Note 1: see this answer for more details about how to get the standard equivalence library content.

Note 2: transpile method accepts a callback function which can be used to dig deep into the transpilation process. For example, the following code snippet will display the transpiler pass name and the circuit after executing it:

from qiskit.converters import dag_to_circuit

def transpiler_callback(**kwargs):
    pass_ = kwargs['pass_']
    dag = kwargs['dag']
    qc = dag_to_circuit(dag)
    print(pass_.name())
    display(qc.draw('mpl'))

tr_circ = transpile(circ, backend=backend, optimization_level=3, callback=transpiler_callback)

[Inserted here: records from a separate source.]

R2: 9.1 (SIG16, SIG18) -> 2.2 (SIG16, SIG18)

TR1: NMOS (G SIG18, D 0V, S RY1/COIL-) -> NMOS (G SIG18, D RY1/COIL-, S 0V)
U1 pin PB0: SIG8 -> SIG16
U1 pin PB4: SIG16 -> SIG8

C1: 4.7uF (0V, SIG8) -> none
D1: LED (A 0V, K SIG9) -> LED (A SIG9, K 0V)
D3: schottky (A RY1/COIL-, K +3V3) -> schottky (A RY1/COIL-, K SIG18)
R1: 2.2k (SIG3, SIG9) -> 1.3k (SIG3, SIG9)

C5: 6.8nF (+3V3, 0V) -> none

Note 3: If you transpile your circuit using the latest version of Qiskit, Optimize1qGatesDecomposition transpiler pass will remove the gates with zero rotation.

  1. what does it mean for the executed circuit (is it just a waiting time with length gate-length)?

Because of how Rz gate is implemented in IBM quantum hardware, it doesn't mean anything (see this answer for the details).